The commission first prohibited disconnections in March of this year, but that moratorium was lifted on Oct. 15.

Since the original moratorium was lifted, utilities were able to work with their customers so they could seek funds through a program designed to help pay the overdue bills of people in danger of having service cut off. But that program ended Dec. 15.

The coronavirus worsening pandemic and winter conditions prompted the commission to reconsider the moratorium.

“Vermonters need to be able to keep the lights on, their homes warm, and their phone lines open as they survive the winter months of the pandemic,” said commission chair Anthony Roisman.

New Hampshire-Massachusettstax spat continues

A legal fight continues over the collection of income taxes from New Hampshire residents who are employed by Massachusetts companies but have been working from home during the pandemic.

New Hampshire asked the U.S. Supreme Court in October to block Massachusetts from collecting such taxes from roughly 80,000 people. On Wednesday, New Hampshire filed a brief responding to an earlier filing in which Massachusetts argued the court should not hear the case.

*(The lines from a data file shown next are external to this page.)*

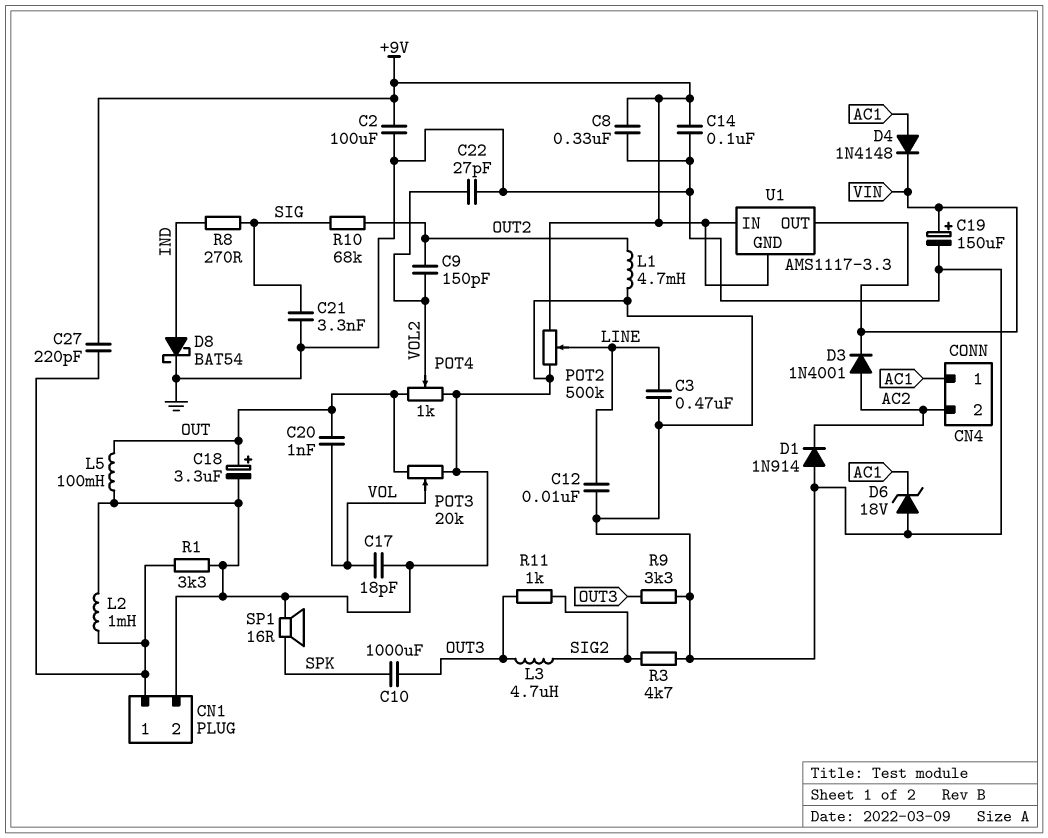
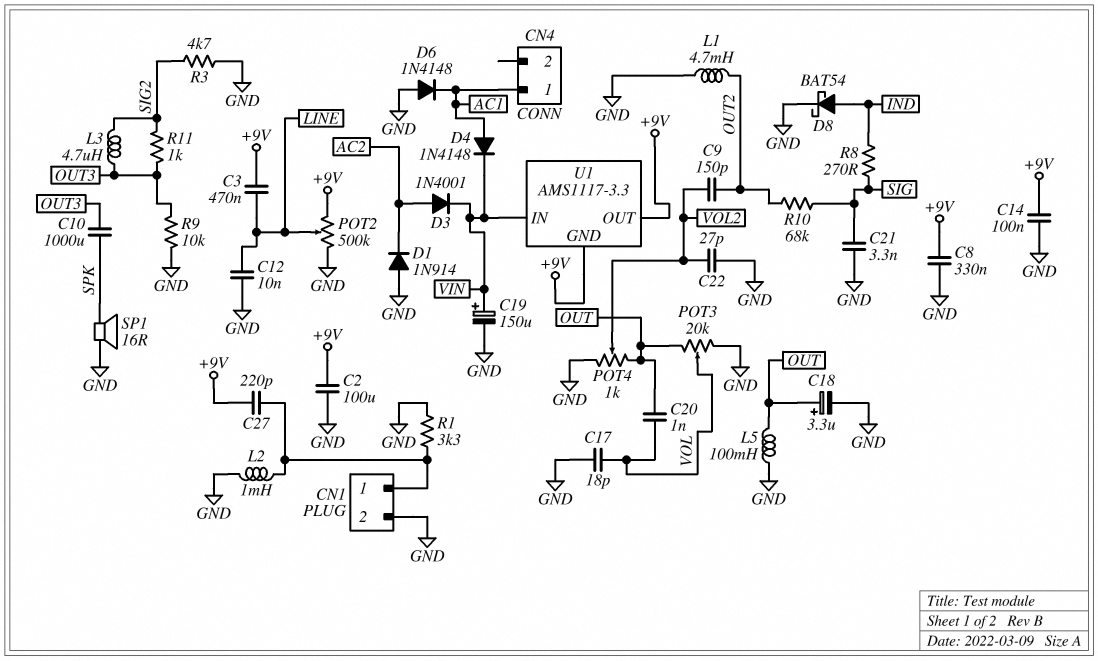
C3: 470nF (GND, LINE) -> 470nF (+9V, LINE)
CN4 pin 2: AC2 -> none
D6: zener 18V (A GND, K AC1) -> diode 1N4148 (A GND, K AC1)
R9: 3.3k (GND, OUT3) -> 10k (GND, OUT3)
U1 pin IN: +9V -> VIN
U1 pin OUT: VIN -> +9V

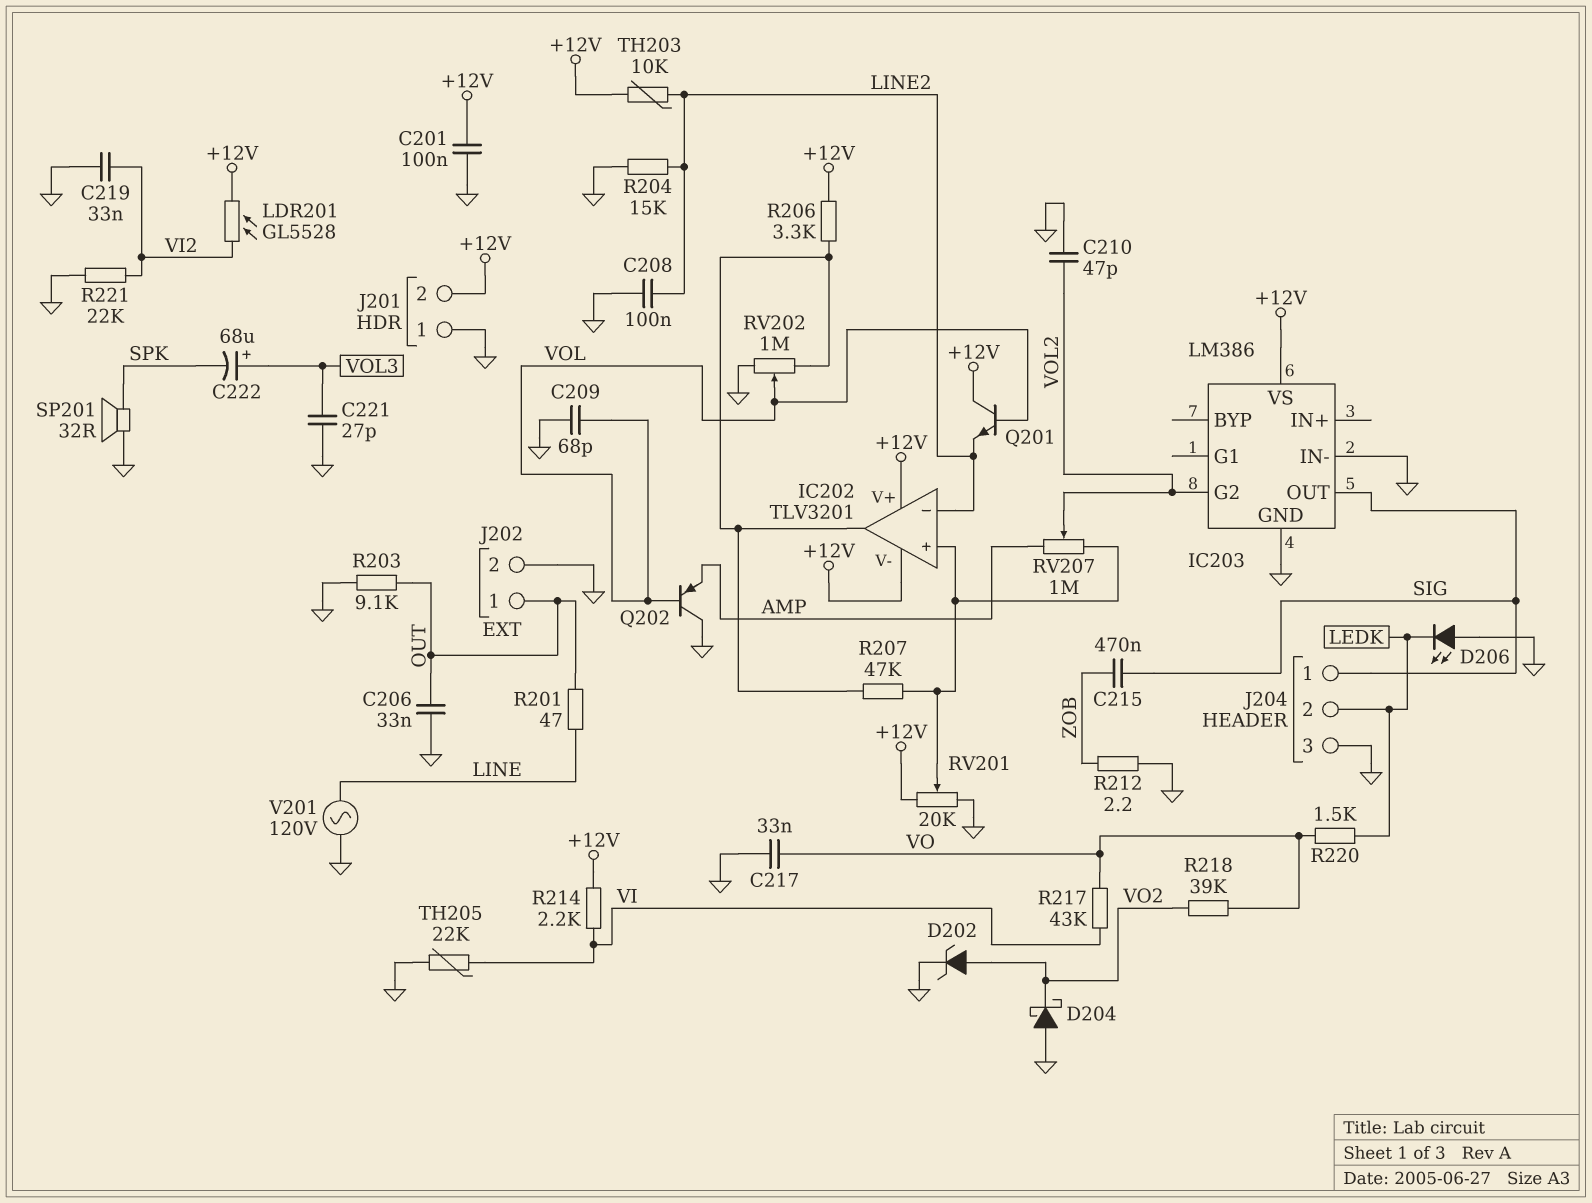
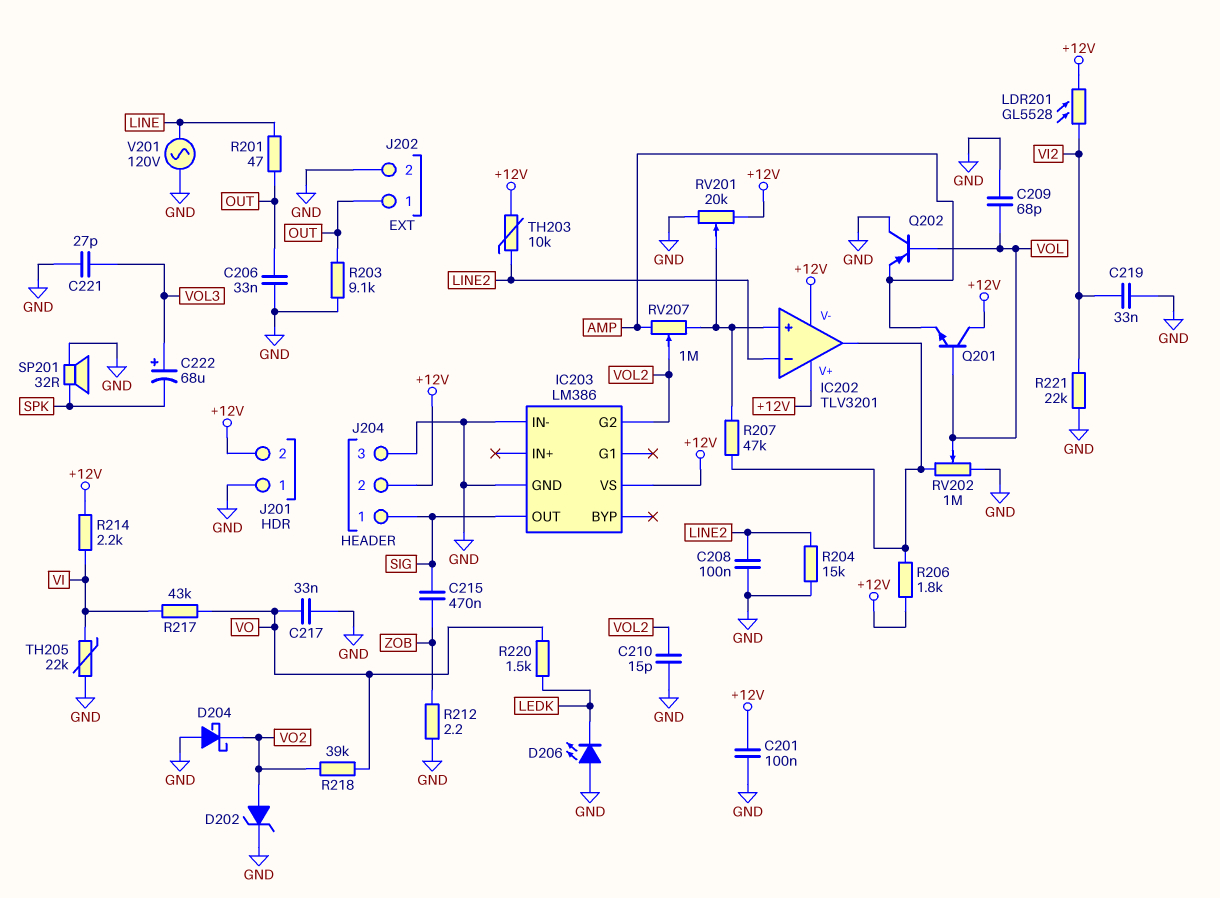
C210: 47pF (GND, VOL2) -> 15pF (GND, VOL2)
J204 pin 2: LEDK -> +12V
Q201: NPN (B VOL, C +12V, E LINE2) -> NPN (B VOL, C +12V, E AMP)
R206: 3.3k (+12V, IC202/out) -> 1.8k (+12V, IC202/out)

“Massachusetts’ current position is a far cry from our country’s rallying call of ‘no taxation without representation,’ — which they seem to have forgotten originated in their state,” said New Hampshire Gov. Chris Sununu. “We remain confident that the Supreme Court of the United States will take up this case of national importance and that the State of New Hampshire will prevail.”

Under a temporary rule enacted by the Massachusetts Department of Revenue, residents of other states who were working in Massachusetts before the pandemic remain subject to Massachusetts’ 5.05% income tax while they work from home.

While the regulation will expire Dec. 31 or 90 days after the coronavirus state of emergency in Massachusetts is lifted, New Hampshire officials argue it represents a permanent shift in underlying policy and amounts to an “aggressive attempt to impose Massachusetts income tax” beyond its borders.